One can never fail but to be humbled by the hospitality of India’s rural population. I was out on one of my missions, to discover what else could be done in Jaisalmer, I had decided to map out and sample a cycle tour of its outlying monuments ending with a picnic which I thought could make into a great experience for clients, the trouble was it was June and 38C by 0800. I was not surprisingly melting and so stopped by a village for a break and to rehydrate.
First of all I met a bunch of brilliantly dressed women on their daily 1km walk to the well in order to collect water. They invited me to go with them. Ordinarily I would have jumped at the chance but I had to reluctantly decline, I had already spent 3 hrs in the heat and was suffering. I also didn’t think that they would appreciate me diving headlong into their drinking water which, given the way I felt, was inevitable.
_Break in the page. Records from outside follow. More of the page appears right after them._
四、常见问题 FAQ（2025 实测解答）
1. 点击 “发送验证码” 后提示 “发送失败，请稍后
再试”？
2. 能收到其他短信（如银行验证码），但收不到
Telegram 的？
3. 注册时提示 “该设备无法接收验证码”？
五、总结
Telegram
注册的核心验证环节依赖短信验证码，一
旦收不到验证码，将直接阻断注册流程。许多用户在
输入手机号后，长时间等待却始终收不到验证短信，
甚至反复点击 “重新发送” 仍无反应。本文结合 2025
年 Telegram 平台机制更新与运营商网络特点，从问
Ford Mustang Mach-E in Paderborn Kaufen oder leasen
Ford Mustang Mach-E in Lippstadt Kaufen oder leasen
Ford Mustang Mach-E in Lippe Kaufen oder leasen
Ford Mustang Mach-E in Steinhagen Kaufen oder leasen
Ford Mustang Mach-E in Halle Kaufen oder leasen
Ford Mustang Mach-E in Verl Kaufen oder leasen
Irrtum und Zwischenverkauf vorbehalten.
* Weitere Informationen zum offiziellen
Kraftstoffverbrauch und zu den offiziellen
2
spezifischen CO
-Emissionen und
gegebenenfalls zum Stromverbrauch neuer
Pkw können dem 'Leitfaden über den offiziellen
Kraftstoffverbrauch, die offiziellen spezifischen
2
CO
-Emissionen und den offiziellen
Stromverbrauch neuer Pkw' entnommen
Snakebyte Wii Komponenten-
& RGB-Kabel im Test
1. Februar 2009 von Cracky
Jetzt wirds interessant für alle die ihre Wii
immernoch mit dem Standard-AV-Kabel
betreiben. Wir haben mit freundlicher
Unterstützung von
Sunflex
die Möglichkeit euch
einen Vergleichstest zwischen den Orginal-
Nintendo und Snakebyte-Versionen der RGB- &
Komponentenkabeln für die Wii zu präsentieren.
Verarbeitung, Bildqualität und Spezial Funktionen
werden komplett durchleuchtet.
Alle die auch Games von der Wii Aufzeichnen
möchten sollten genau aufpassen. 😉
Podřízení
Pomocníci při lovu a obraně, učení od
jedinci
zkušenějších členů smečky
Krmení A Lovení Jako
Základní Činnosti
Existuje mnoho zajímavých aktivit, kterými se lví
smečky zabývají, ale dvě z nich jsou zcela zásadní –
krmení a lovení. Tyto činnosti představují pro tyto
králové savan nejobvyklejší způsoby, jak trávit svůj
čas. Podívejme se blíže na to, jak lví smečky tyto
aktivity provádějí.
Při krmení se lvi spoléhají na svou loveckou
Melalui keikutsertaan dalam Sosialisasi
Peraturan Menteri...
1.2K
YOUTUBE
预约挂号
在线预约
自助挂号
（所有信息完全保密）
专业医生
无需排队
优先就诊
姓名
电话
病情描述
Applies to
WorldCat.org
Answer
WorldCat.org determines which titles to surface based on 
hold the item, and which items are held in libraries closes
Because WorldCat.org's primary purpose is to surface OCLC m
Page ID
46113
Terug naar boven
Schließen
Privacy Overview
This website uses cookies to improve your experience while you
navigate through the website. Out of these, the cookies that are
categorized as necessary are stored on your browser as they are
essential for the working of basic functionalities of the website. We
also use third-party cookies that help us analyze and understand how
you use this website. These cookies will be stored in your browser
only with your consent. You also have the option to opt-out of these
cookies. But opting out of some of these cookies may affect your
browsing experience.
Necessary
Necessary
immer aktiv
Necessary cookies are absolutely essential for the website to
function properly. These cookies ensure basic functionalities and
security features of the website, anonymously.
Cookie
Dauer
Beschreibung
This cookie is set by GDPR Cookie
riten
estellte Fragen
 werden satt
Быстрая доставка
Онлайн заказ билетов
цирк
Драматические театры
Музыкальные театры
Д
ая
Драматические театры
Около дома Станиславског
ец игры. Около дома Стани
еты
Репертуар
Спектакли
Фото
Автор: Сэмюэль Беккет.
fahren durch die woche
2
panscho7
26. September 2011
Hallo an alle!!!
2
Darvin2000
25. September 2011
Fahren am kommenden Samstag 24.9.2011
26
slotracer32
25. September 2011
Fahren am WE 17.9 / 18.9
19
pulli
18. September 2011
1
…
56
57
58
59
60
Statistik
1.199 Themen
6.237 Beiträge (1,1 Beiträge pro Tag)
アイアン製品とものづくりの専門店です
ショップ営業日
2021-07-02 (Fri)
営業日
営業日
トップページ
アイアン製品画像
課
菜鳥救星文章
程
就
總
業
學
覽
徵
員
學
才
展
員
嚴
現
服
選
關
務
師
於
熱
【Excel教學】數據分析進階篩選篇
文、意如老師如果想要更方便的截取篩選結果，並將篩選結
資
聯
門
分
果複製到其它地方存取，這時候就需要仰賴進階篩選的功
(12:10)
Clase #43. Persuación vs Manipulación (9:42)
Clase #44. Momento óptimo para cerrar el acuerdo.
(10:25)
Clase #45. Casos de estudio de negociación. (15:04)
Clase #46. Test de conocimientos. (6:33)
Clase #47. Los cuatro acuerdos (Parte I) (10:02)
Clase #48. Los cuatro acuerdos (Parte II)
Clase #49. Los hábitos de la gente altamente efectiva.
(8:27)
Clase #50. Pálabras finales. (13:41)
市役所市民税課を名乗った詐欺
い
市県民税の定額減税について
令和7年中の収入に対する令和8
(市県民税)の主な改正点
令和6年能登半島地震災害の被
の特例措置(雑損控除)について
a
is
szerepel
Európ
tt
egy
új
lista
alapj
I perched, delicately on a wall. Having watched me from a distance for some time, twenty year old Mandvi, 2 year old son on hip and heavily pregnant with number 2, finally plucked up the courage to come over and invited me into her home to meet the rest of her family. I smiled kindly at her, this curiosity coupled with generosity is a trademark of the rural populations of India. Her home consisted of one room, with no a/c or fan and was shared by many. Not only her and her husband and children but her inlaws and brother and sister in law. As soon as I entered, her little scrumptious munchkin of a daughter couldn’t wait to show me her 2 month old brother (pictured below in the sling) and beamed with excitement and pride. Mandvi’s sister in law was sitting in the corner making a stack of rotis for the entire family before the day got too hot.
Naturally they asked where I was from and if I was married and what I did. Surprisingly, Mandvi then asked how much I earned a month. What does one answer to this? As I was pondering my answer, she asked ‘500?’ Until yesterday, this would have been approx. £5.00. Intrigued as to whether she genuinely considered this amount a monthly salary, I ventured a response of “No, 1000.” Her eyes widened. She looked at her sister in law and then back at me. They then invited me to sit on the only charpoi and insisted on giving me chai and roti. To refuse would be to turn down, true, genuine, Indian hospitality, they wanted nothing in return.
These people have nothing, and live an incredibly harsh existence, yet consider it an honour to feed a stranger in their home. I later found out they were from the Untouchable cast.
Monuments provide the photos, but to truly experience this country one must venture to where it’s true heart lies, which is with its rural population.